Gammal and colleagues envision a future of medical practice in which patients undergo preemptive panel pharmacogenetic testing early in the life course, in a health-care system with the infrastructure to support the evidence-based use of that information over the subsequent decades of their health care.1 They argue that the “pivotal” question for clinical practice will be how to use existing pharmacogenetic information in patient care, not whether to order a pharmacogenetic test. Here, the efforts by the Clinical Pharmacogenetics Implementation Consortium (CPIC) are invaluable, using expert review of the best available evidence to make drug choice and dosing guidelines for clinicians when a patient’s genotype is known.2 Many of us being CPIC members ourselves, we too are excited about the possibility of this future.

However, the vast majority of patients in the United States and worldwide do not currently receive health care in such a system. Until that future is realized, the pivotal question for most clinicians is, in fact, whether to order a pharmacogenetic test. At the institutional level, health-care systems are having to develop policies now about whether and how to incorporate pharmacogenetic testing in their current care models. Our policy recommendations for the Veterans Health Administration (VHA)3 arose from the urgent need among clinicians, pathology and laboratory medicine service chiefs, and other stakeholders for guidance on how to do so. For its part, CPIC explicitly states it does not make recommendations about whether to order a pharmacogenetic test.2

The questions of whether to order a clinical test in the first place and whether to use existing information in medical decision-making share similarities but have important differences. Both rely on the assertion that the test result has high clinical validity and clinical utility. The expert work by CPIC has clearly demonstrated the clinical validity of dozens of drug–gene associations.

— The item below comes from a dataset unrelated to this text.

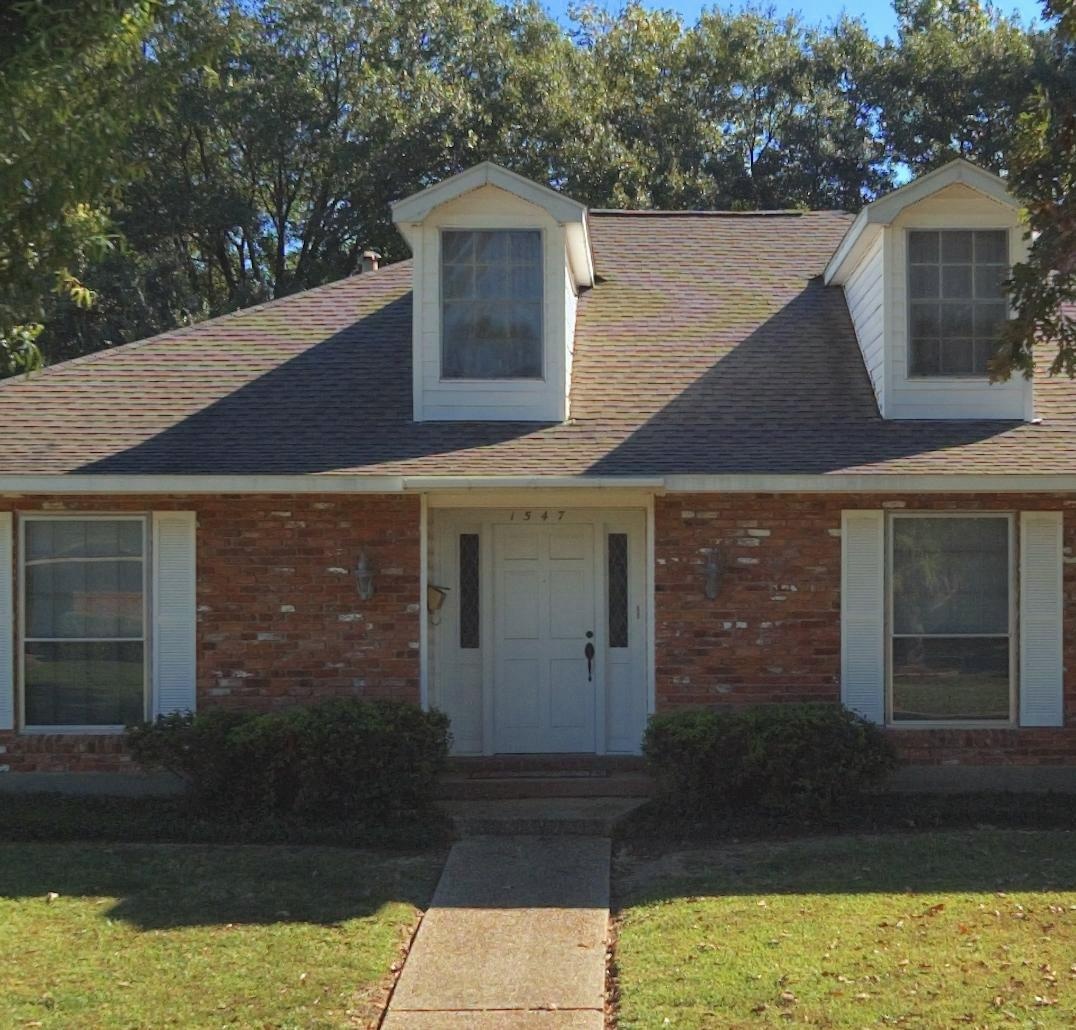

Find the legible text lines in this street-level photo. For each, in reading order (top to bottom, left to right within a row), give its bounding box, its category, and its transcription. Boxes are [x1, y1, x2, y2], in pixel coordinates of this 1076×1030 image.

[506, 509, 569, 523] StreetNumber: 1547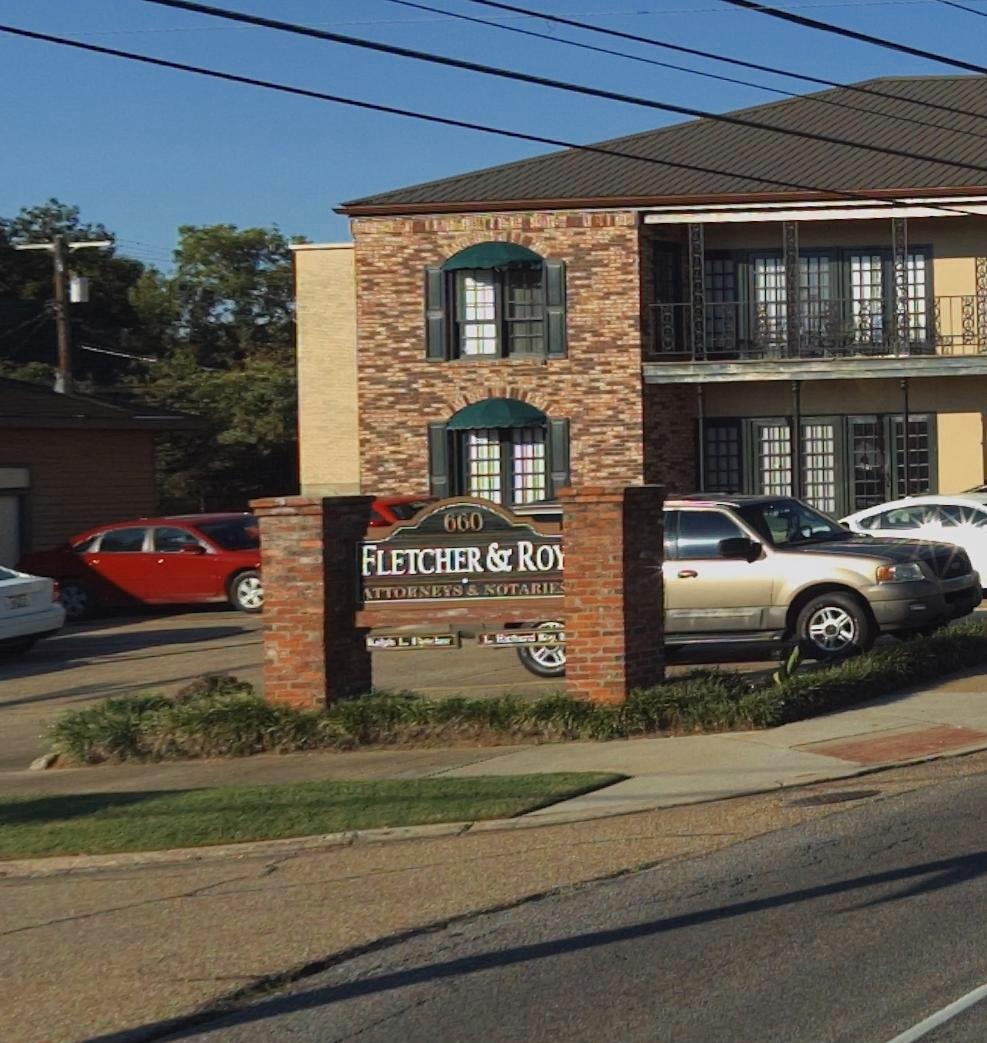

It was for this reason that the VHA Clinical Pharmacogenetics Subcommittee found the authoritative guidelines of CPIC to be an invaluable starting point as we made our policy recommendations for the VHA context. We would then argue that the clinical utility of a pharmacogenetic test requires a demonstration that prospectively collected patient outcomes are improved with its clinical use.3 For example, we strongly recommended HLA-B testing prior to treatment with abacavir based on randomized controlled trial (RCT) data demonstrating elimination of hypersensitivity reaction with genotype-guided therapy.4 At the other end of the spectrum, we did not routinely recommend SLCO1B1 genotyping prior to simvastatin initiation, due in part to the absence of evidence demonstrating lower rates of statin-associated muscle symptoms after genotype-guided therapy.5 While RCTs are the gold standard for such evidence, other study designs using pre/post comparisons or historical or concurrent control groups can also provide high-quality information.6 Policymakers may impose a higher threshold for the clinical utility evidence needed to support the ordering of a pharmacogenetic test in the first place compared with the use of existing pharmacogenetic information for medical decision-making, but both instances require some demonstration of improved patient outcomes.

Beyond clinical utility, the question of whether to order a test in a given health-care system also touches on issues of laboratory capacity, information technology services, clinician support, and cost, among many others. Although our policy recommendations did not explicitly consider costs, it is important to note that the meaningful use even of existing pharmacogenetic results is not “free” for a health-care system, as it still requires significant investments in the development and maintenance of health record systems enabling such use.7

We look forward to reports from ongoing research and implementation projects that will contribute to the growing evidence base for the clinical utility and feasibility of pharmacogenetic testing. We urge these projects to disseminate high-quality evidence regarding patient outcomes as it becomes available. The specific recommendations our Subcommittee made will change with the evolving evidence, but we maintain that our prioritization of improved patient outcomes is a durable approach to policymaking for health-care systems.